Выбрать главу

Он пел и играл как бы отдельно — так резко была повернута к плечу голова и так независимо двигались руки над клавиатурой. Скользил голосом по первым рядам, пытался продавить дурную акустику до упора.

— Клавочку! Клавочку! — потребовали из зала.

Тем летом его "Клавочка" в черных картонных кульках громкоговорителей передавалась так же часто, как "Катюша".

Он спел. Из зала пошли записки.

В одной из них он прочитал что-то такое, отчего встрепенулся, глянул в партер и сразу попал на серые распахнутые глаза Нины Томской, дочки хромого станционного телеграфиста, изувеченного у своего нетленного аппарата еще в гражданскую.

В полутьме, в дымке узкого зала глаза ее в третьем ряду светились неясным перламутром. Он пел в эти глаза с такой силой на "ми", что в темени звенело. Ни разу еще не удавалось высекать ему такого тембра из своего горла. Неплохой инструмент подтягивал в септаккордах хоралом. Он чувствовал, как девушка приемлет его, отвечает согласием на его "разрешите познакомиться".

За пять песенных минут промелькнули и первые их прогулки, и первые пожатия рук, и первый поцелуй. Концерт шел в земном, мирном измерении, а роман развивался в сжатом, военном.

Потом они всю ночь бродили по городку — от станции до пристани, от пароходных гудков до паровозных.

На нем была рубашка в полоску, шелковый галстук с золотым шитьем — отцовский, дореволюционный, буржуйский. А на голове — слегка выгоревшая, но еще крепкая черная шляпа "шлютер".

А на Нине — вуалька до бровей и сильно подпоясанное фиолетовое крепдешиновое платье.

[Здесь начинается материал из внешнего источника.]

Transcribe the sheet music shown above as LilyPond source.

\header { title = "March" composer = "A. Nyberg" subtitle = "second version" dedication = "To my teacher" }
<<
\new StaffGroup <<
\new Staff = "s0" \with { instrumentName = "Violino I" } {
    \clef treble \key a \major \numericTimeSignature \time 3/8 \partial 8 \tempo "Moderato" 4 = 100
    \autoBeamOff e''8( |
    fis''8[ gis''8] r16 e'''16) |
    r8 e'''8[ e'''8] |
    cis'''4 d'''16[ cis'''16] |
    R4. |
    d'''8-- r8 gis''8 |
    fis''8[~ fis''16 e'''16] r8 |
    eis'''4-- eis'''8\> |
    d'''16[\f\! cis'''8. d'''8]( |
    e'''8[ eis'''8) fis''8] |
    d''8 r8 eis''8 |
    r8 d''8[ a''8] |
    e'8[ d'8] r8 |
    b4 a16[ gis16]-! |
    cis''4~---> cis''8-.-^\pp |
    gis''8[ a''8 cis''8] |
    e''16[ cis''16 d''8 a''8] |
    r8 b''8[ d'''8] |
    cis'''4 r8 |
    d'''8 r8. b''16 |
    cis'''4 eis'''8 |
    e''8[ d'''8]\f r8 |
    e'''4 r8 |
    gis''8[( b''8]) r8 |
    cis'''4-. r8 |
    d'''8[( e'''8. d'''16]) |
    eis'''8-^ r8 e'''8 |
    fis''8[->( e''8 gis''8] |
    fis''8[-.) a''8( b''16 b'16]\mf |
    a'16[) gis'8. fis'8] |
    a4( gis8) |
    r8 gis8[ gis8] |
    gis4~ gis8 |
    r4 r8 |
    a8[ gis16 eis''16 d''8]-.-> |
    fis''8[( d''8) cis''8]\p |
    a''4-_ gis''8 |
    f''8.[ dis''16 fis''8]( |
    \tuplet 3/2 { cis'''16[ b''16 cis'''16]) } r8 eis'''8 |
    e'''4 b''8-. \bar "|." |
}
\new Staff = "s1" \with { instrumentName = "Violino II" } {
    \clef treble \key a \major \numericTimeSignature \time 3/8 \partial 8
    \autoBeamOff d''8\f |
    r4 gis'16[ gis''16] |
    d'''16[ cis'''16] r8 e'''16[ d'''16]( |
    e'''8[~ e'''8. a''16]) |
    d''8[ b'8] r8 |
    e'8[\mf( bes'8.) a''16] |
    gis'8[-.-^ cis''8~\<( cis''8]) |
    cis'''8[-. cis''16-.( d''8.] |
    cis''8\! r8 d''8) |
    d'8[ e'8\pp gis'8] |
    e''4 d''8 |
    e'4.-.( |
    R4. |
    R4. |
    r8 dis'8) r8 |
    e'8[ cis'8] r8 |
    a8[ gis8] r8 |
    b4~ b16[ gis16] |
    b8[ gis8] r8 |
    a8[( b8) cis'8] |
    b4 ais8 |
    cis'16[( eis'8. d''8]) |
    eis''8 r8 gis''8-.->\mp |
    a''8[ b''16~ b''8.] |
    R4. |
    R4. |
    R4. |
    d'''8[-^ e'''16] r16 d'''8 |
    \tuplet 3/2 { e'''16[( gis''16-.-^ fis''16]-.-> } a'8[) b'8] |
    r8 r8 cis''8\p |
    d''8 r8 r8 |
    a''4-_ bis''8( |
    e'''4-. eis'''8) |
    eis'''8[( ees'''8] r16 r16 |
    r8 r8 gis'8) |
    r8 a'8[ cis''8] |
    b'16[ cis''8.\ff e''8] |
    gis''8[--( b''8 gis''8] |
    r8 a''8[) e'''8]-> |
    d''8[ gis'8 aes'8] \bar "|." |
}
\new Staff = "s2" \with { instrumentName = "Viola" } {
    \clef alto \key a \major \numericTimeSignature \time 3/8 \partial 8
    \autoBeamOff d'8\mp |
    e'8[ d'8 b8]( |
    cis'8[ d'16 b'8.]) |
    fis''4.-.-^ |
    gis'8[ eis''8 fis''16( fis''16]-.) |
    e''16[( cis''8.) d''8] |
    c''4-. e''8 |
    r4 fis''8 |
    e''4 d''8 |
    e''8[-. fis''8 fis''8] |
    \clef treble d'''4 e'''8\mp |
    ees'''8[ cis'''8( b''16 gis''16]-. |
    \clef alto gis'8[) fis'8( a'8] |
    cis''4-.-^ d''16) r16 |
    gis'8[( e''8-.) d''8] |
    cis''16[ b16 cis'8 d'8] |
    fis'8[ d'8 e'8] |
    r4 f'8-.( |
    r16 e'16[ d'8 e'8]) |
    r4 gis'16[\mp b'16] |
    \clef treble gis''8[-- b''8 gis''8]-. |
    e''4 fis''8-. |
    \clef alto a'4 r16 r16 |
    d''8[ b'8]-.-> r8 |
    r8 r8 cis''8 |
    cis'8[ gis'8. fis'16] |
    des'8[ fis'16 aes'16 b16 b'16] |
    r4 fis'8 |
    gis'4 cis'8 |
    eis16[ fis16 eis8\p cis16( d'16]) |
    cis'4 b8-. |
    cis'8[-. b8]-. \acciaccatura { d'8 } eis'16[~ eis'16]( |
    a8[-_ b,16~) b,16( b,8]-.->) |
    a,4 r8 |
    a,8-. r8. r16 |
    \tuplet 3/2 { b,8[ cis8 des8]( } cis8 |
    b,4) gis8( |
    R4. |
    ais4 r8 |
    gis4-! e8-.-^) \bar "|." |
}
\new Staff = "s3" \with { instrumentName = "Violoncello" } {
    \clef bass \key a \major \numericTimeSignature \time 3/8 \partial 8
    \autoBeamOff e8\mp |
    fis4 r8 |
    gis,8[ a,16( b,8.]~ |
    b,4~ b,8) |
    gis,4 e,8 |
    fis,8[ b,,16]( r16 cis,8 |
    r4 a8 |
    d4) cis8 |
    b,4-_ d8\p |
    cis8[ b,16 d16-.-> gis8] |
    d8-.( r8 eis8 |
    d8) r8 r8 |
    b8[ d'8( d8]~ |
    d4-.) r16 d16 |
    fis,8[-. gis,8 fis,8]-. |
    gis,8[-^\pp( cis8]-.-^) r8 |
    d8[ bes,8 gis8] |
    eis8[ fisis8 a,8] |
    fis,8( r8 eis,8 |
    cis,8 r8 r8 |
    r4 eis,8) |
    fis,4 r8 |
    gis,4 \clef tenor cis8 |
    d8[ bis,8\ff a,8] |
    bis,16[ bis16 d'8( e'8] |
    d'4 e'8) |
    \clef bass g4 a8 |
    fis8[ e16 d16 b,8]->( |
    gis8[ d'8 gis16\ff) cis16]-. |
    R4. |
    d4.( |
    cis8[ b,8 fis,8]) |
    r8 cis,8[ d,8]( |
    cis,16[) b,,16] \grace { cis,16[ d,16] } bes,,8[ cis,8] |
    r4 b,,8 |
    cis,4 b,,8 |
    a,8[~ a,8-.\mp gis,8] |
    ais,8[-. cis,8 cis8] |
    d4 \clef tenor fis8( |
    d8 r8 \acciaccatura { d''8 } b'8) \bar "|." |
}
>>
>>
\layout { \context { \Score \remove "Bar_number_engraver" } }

В тот час, когда стали кричать петухи, она подвела его к будке обходчика, с заколоченными крест-на-крест окнами. Достала дверной ключ, спрятанный в куче ржавых рельсовых костылей у порога. И они скрылись в крохотном домике.

Переход к утру обозначился не светом, нет, — вдруг побелела осока у насыпи. Рельсы засверкали. Брызнуло на крышу с телеграфного провода, тронутого какой-то птицей.

Первым, по пояс голым, толкнув ногой дверь, выскочил из домишка он. На ходу вдевал руки в рубашку.

Она, семеня по шпалам, торопилась вдогонку с его шляпой, прижатой к груди будто в знак траура. Смеясь, он представлял в лицах своих командиров, изображал сцену расстрела за дизертирство...

Весна — всегда весна, как молодость и вечность. Хоть сорок третий год, хоть семьдесят второй... Затейливый вокзал. Предутренняя млечность. В теплушках, в тупике — театрик фронтовой.

Горячий паровоз пережидает встречный. Струится из трубы избыточный парок. А машинист дымит цигаркою, конечно. А кочегар у топки дремлет впрок.

Над рельсами туман — без эха, без ответа. И мокрая сирень нависла на перрон. Неповторимый миг весеннего рассвета... На ней платочка газ. В широкой шляпе — он.

Ему семнадцать лет. Он — музыкант от Бога. Вокзальный ресторан — его концертный зал. Он танго и романс, модерн или барокко на стареньком фоно легко изображал.

Последний из мужчин в ряду аристократов, он в музыке таил дворянское родство. С листа в один присест одолевал сонаты. В театре — за оркестр. Тапер — в немом кино.

Теперь он позабыт. О нем никто не знает. Но песенка его поется иногда: "Кондуктор не спешит. Кондуктор понимает, что с девушкою я прощаюсь навсегда"...

Она блюла в себе возвышенную моду. Глухое платье днем, вуаль — по вечерам. Простецкий комсомол не вытравил породу. Не устрашили и попреки классных дам...

В войне заключено исконное начало России и судьбы, сословий и имен. В пожарищах война для них любовь сковала, освободила дух, пустила на перрон.

Вдруг свистнул паровоз, ударил в небо дымом. Театрик фронтовой пролязгал в буферах. Он целовал ее. Она звала любимым. И розовел туман в предутренних лучах.

Из тамбура махал широкой шляпой черной. Потом зашел в вагон, за пианино сел. Под стук колес повел мотив нерукотворный, обозначавший путь и юности предел.

"Ты смотришь на меня, ты руку пожимаешь. Когда увижу вновь? Быть может, через год... А может быть, меня совсем ты покидаешь? Еще один звонок и поезд отойдет.